* Given records *
-- Opening Marker --
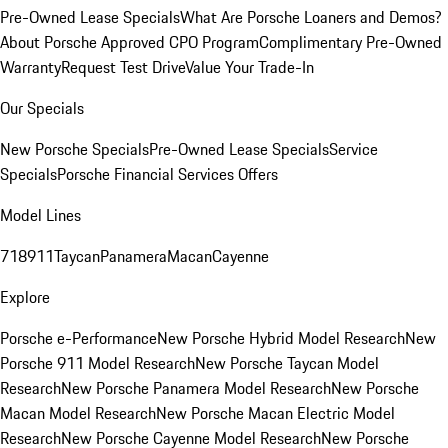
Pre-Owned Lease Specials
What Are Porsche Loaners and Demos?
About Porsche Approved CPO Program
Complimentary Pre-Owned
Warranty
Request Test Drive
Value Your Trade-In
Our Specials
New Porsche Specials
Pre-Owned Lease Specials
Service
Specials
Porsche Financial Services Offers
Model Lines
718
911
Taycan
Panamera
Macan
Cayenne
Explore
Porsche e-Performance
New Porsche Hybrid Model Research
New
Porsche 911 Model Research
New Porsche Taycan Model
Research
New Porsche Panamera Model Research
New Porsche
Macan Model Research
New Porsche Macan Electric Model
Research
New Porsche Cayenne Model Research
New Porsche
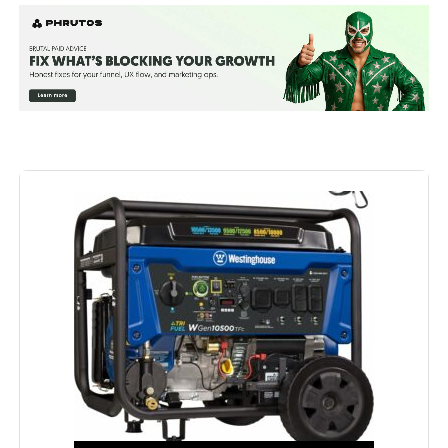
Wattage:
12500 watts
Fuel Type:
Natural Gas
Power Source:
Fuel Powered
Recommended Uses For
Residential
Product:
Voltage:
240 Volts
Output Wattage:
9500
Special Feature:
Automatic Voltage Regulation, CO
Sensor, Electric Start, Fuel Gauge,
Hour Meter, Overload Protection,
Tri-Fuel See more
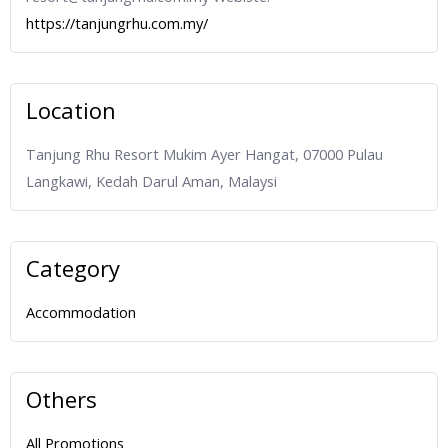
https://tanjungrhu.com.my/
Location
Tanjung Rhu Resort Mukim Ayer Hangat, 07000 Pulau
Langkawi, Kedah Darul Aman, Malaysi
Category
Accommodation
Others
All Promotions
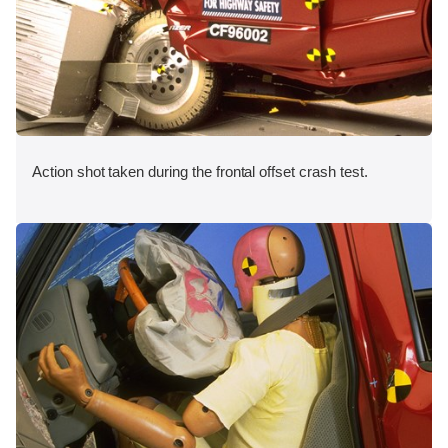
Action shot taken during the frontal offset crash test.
-- Closing Marker --
* Activity *
Output exactly, and only, the lines of the entries above from the one with "New Porsche Panamera Model Research" up to and including the one with "Automatic Voltage Regulation, CO"; pictures are to be left out.

* Solution to the exercise *
New Porsche Panamera Model Research
New Porsche
Macan Model Research
New Porsche Macan Electric Model
Research
New Porsche Cayenne Model Research
New Porsche
Wattage:
12500 watts
Fuel Type:
Natural Gas
Power Source:
Fuel Powered
Recommended Uses For
Residential
Product:
Voltage:
240 Volts
Output Wattage:
9500
Special Feature:
Automatic Voltage Regulation, CO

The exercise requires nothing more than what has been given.